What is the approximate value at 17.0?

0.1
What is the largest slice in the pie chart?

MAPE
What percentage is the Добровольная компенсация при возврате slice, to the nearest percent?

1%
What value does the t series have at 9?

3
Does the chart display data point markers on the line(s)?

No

===============

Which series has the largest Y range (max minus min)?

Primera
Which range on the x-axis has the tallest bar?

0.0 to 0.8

===============

Exercise: Count the lines in the items above that contain the string "largest", matching case exactly. Reply with the number only.

Solution for this problem: 2